:: STORED DATA ::

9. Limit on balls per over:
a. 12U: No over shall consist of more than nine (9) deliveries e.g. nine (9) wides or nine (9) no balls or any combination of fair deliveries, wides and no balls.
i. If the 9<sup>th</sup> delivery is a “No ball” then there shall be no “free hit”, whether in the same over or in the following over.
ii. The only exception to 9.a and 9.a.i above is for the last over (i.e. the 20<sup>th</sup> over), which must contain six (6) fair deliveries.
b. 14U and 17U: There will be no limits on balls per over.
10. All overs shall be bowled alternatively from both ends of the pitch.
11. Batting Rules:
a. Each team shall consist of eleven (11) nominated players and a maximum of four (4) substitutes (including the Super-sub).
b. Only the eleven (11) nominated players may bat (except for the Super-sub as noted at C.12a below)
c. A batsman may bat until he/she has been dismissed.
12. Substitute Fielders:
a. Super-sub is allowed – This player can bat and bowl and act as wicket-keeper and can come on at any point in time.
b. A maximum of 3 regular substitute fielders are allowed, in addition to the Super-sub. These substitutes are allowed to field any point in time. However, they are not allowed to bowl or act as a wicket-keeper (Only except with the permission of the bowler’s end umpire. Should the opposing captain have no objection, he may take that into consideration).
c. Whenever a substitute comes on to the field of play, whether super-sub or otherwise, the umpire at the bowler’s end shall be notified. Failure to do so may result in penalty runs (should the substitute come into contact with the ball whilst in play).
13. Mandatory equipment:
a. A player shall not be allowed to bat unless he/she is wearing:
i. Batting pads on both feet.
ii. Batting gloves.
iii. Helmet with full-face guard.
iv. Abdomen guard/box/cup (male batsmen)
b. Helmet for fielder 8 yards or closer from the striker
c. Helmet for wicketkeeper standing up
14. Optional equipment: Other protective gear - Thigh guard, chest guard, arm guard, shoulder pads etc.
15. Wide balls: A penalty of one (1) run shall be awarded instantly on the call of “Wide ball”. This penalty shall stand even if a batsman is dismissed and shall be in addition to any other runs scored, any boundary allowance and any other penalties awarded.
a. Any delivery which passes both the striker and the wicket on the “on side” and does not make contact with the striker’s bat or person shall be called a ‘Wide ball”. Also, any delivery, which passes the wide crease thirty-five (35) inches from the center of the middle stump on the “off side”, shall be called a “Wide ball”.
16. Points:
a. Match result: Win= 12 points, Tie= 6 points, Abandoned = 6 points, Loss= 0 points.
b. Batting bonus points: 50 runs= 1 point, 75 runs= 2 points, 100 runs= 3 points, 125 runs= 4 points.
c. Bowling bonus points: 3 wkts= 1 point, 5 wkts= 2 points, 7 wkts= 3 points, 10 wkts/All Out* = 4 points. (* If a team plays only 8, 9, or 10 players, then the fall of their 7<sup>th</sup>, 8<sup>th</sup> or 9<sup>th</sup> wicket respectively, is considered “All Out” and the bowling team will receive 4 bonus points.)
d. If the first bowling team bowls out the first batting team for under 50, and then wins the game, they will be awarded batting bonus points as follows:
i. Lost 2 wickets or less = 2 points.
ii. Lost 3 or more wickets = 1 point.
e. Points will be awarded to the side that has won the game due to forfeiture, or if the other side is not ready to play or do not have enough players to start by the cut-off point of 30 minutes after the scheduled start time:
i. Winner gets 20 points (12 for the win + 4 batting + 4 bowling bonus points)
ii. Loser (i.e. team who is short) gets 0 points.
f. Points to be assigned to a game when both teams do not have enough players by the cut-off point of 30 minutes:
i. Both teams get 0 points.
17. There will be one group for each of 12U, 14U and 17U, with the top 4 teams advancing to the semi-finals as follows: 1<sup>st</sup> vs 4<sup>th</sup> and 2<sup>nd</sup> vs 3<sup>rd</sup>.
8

:::

→ **WORK INSTRUCTION**
A faithful, word-for-word copy of the data is the expected answer.

→ **SOLUTION FOR THIS EXERCISE**
9. Limit on balls per over:
a. 12U: No over shall consist of more than nine (9) deliveries e.g. nine (9) wides or nine (9) no balls or any combination of fair deliveries, wides and no balls.
i. If the 9<sup>th</sup> delivery is a “No ball” then there shall be no “free hit”, whether in the same over or in the following over.
ii. The only exception to 9.a and 9.a.i above is for the last over (i.e. the 20<sup>th</sup> over), which must contain six (6) fair deliveries.
b. 14U and 17U: There will be no limits on balls per over.
10. All overs shall be bowled alternatively from both ends of the pitch.
11. Batting Rules:
a. Each team shall consist of eleven (11) nominated players and a maximum of four (4) substitutes (including the Super-sub).
b. Only the eleven (11) nominated players may bat (except for the Super-sub as noted at C.12a below)
c. A batsman may bat until he/she has been dismissed.
12. Substitute Fielders:
a. Super-sub is allowed – This player can bat and bowl and act as wicket-keeper and can come on at any point in time.
b. A maximum of 3 regular substitute fielders are allowed, in addition to the Super-sub. These substitutes are allowed to field any point in time. However, they are not allowed to bowl or act as a wicket-keeper (Only except with the permission of the bowler’s end umpire. Should the opposing captain have no objection, he may take that into consideration).
c. Whenever a substitute comes on to the field of play, whether super-sub or otherwise, the umpire at the bowler’s end shall be notified. Failure to do so may result in penalty runs (should the substitute come into contact with the ball whilst in play).
13. Mandatory equipment:
a. A player shall not be allowed to bat unless he/she is wearing:
i. Batting pads on both feet.
ii. Batting gloves.
iii. Helmet with full-face guard.
iv. Abdomen guard/box/cup (male batsmen)
b. Helmet for fielder 8 yards or closer from the striker
c. Helmet for wicketkeeper standing up
14. Optional equipment: Other protective gear - Thigh guard, chest guard, arm guard, shoulder pads etc.
15. Wide balls: A penalty of one (1) run shall be awarded instantly on the call of “Wide ball”. This penalty shall stand even if a batsman is dismissed and shall be in addition to any other runs scored, any boundary allowance and any other penalties awarded.
a. Any delivery which passes both the striker and the wicket on the “on side” and does not make contact with the striker’s bat or person shall be called a ‘Wide ball”. Also, any delivery, which passes the wide crease thirty-five (35) inches from the center of the middle stump on the “off side”, shall be called a “Wide ball”.
16. Points:
a. Match result: Win= 12 points, Tie= 6 points, Abandoned = 6 points, Loss= 0 points.
b. Batting bonus points: 50 runs= 1 point, 75 runs= 2 points, 100 runs= 3 points, 125 runs= 4 points.
c. Bowling bonus points: 3 wkts= 1 point, 5 wkts= 2 points, 7 wkts= 3 points, 10 wkts/All Out* = 4 points. (* If a team plays only 8, 9, or 10 players, then the fall of their 7<sup>th</sup>, 8<sup>th</sup> or 9<sup>th</sup> wicket respectively, is considered “All Out” and the bowling team will receive 4 bonus points.)
d. If the first bowling team bowls out the first batting team for under 50, and then wins the game, they will be awarded batting bonus points as follows:
i. Lost 2 wickets or less = 2 points.
ii. Lost 3 or more wickets = 1 point.
e. Points will be awarded to the side that has won the game due to forfeiture, or if the other side is not ready to play or do not have enough players to start by the cut-off point of 30 minutes after the scheduled start time:
i. Winner gets 20 points (12 for the win + 4 batting + 4 bowling bonus points)
ii. Loser (i.e. team who is short) gets 0 points.
f. Points to be assigned to a game when both teams do not have enough players by the cut-off point of 30 minutes:
i. Both teams get 0 points.
17. There will be one group for each of 12U, 14U and 17U, with the top 4 teams advancing to the semi-finals as follows: 1<sup>st</sup> vs 4<sup>th</sup> and 2<sup>nd</sup> vs 3<sup>rd</sup>.
8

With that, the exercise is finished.